Amdahl's Law is a general technique for analyzing performance when execution time can be expressed as a sum of terms and you can evaluate the improvement for each term. It involves drawing time lines for execution before and after the improvement. Then their length ratios give you the improvement ratio which can be converted to a percentage improvement.

Amdahl's Law computations can also be done without drawing time lines. The most reliable way of doing this is a tabular computation. The computations are identical to the time line computations.

Amdahl's Law

Amdahl's Law

An Example

Before Time Line


After Time Line

Amdahl's Law — Time Lines

Suppose you are redesigning a processor, improving its performance on memory operations and branches. Before the improvement, memory operations accounted for 30% of the execution time and branches accounted for 20% of the execution time. The performance on memory operations is improved by 50% and the performance on branches is improved by 100%. What is the overall performance improvement, expressed as a percentage?

Before the Change

To solve this, you can draw time lines representing the before and after execution times, broken down into components. The units that you use in your time lines won't affect improvement ratios or percentages as long as you use the same units for both time lines. When you are given a percentage breakdown of the execution time before the modification it is convenient to use 1% of the total before execution time as a time unit.

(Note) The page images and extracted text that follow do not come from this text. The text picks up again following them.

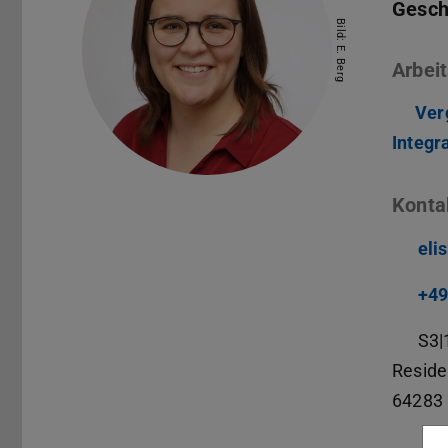
Gesch
Bild: E. Berg
Arbeit
Ver
Integr
Konta
eli
+49
S3|
Reside
64283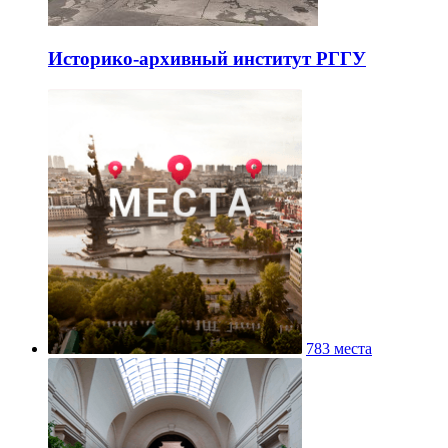
Историко-архивный институт РГГУ
783 места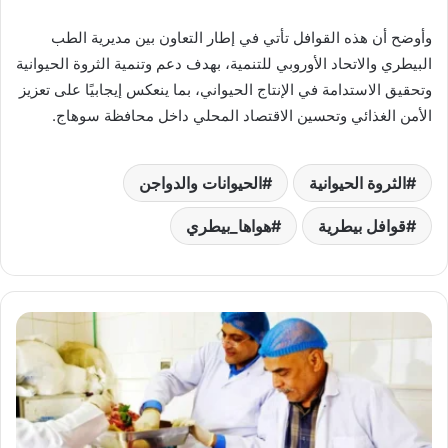
وأوضح أن هذه القوافل تأتي في إطار التعاون بين مديرية الطب
البيطري والاتحاد الأوروبي للتنمية، بهدف دعم وتنمية الثروة الحيوانية
وتحقيق الاستدامة في الإنتاج الحيواني، بما ينعكس إيجابيًا على تعزيز
الأمن الغذائي وتحسين الاقتصاد المحلي داخل محافظة سوهاج.
الثروة الحيوانية
الحيوانات والدواجن
قوافل بيطرية
هواها_بيطري
سجق
ولانشون..
جامعة
القاهرة
تطلق
التشغيل
التجريبي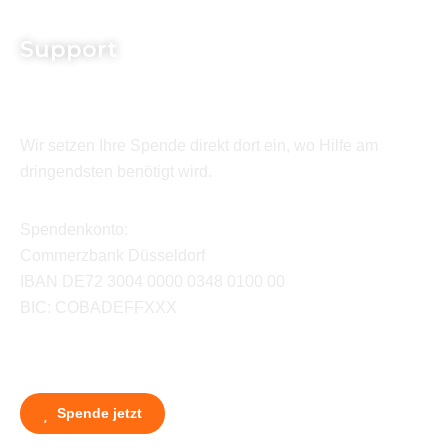
Support
Wir setzen Ihre Spende direkt dort ein, wo Hilfe am
dringendsten benötigt wird.
Spendenkonto:
Commerzbank Düsseldorf
IBAN DE72 3004 0000 0348 0100 00
BIC: COBADEFFXXX
Spende jetzt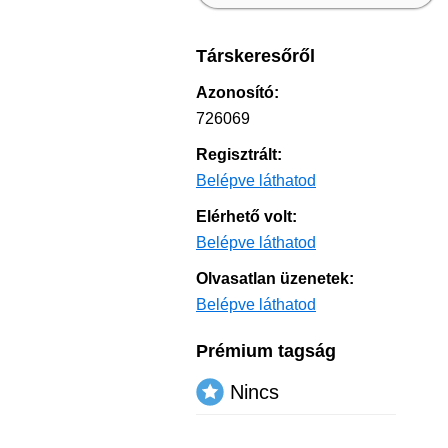
Társkeresőről
Azonosító:
726069
Regisztrált:
Belépve láthatod
Elérhető volt:
Belépve láthatod
Olvasatlan üzenetek:
Belépve láthatod
Prémium tagság
Nincs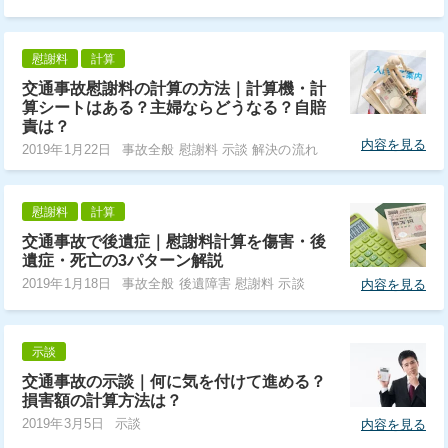
慰謝料
計算
交通事故慰謝料の計算の方法｜計算機・計
算シートはある？主婦ならどうなる？自賠
責は？
内容を見る
2019年1月22日
事故全般 慰謝料 示談 解決の流れ
慰謝料
計算
交通事故で後遺症｜慰謝料計算を傷害・後
遺症・死亡の3パターン解説
2019年1月18日
事故全般 後遺障害 慰謝料 示談
内容を見る
示談
交通事故の示談｜何に気を付けて進める？
損害額の計算方法は？
2019年3月5日
示談
内容を見る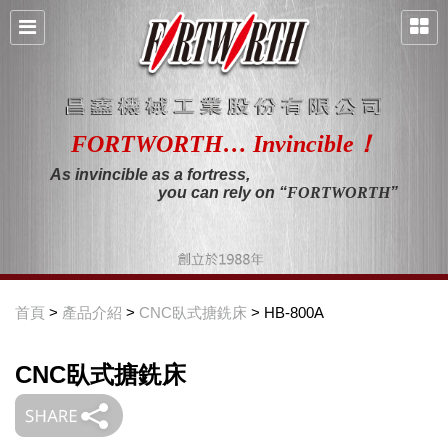
FORTWORTH… Invincible！
As invincible as a fortress,
you can rely on “
FORTWORTH
”
首頁
>
產品介紹
>
CNC臥式搪銑床
> HB-800A
CNC臥式搪銑床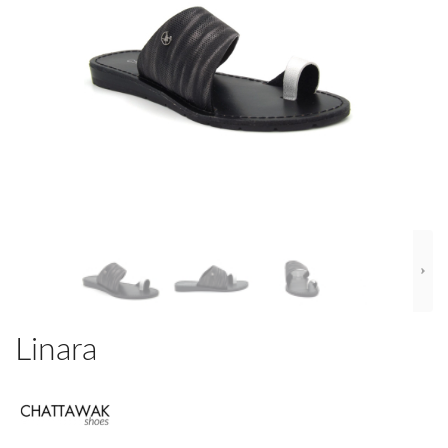
Linara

Here is the before time line.

Others Memory Branches
50 30 20

After the Change

In the after time line, the "Others" part is unchanged. The "Memory" part is divided by a factor of 1.5 (computed as 1 + 50/100) and the "Branches" part is divided by a factor of 2 (computed as 1 + 100/100).

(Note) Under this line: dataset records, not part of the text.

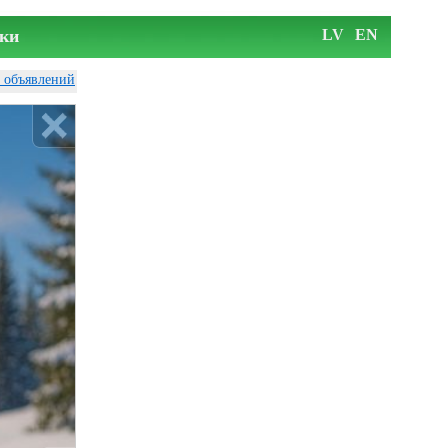
ки
LV
EN
у объявлений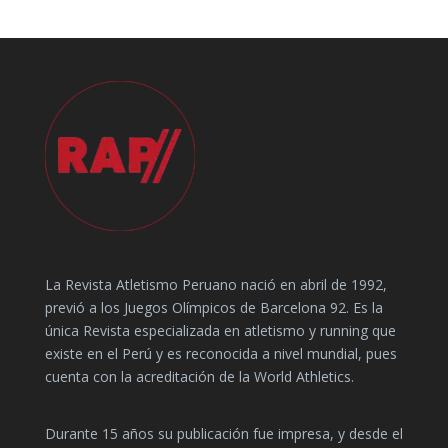
La Revista Atletismo Peruano nació en abril de 1992,
previó a los Juegos Olímpicos de Barcelona 92. Es la
única Revista especializada en atletismo y running que
existe en el Perú y es reconocida a nivel mundial, pues
cuenta con la acreditación de la World Athletics.
Durante 15 años su publicación fue impresa, y desde el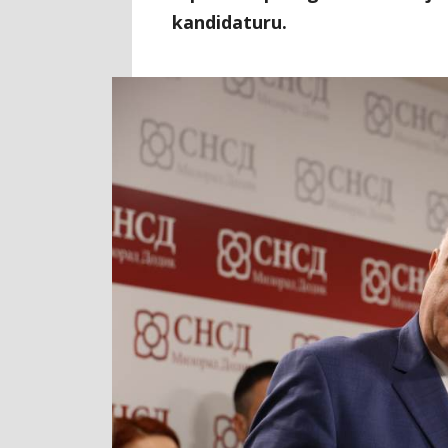
kandidaturu.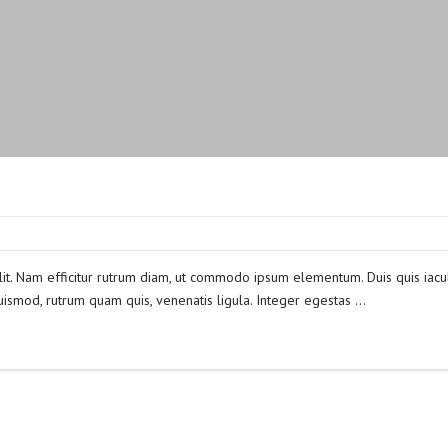
lit. Nam efficitur rutrum diam, ut commodo ipsum elementum. Duis quis iacul
ismod, rutrum quam quis, venenatis ligula. Integer egestas …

Here is the after time line.

Others Memory Branches
50 20 10

Then the overall performance improvement ratio (the reciprocal of the execution time ratio) is 100/80 = 1.25. That is a 25% improvement.

Amdahl's Law — Tabular

Tabular Calculations

Type Before % Improvement % Improvement Ratio After %
Others 50 0 1 + 0/100 = 1.0 50/1.0 = 50
Memory 30 50 1 + 50/100 = 1.5 30/1.5 = 20
Branches 20 100 1 + 100/100 = 2.0 20/2.0 = 10
Total 100 80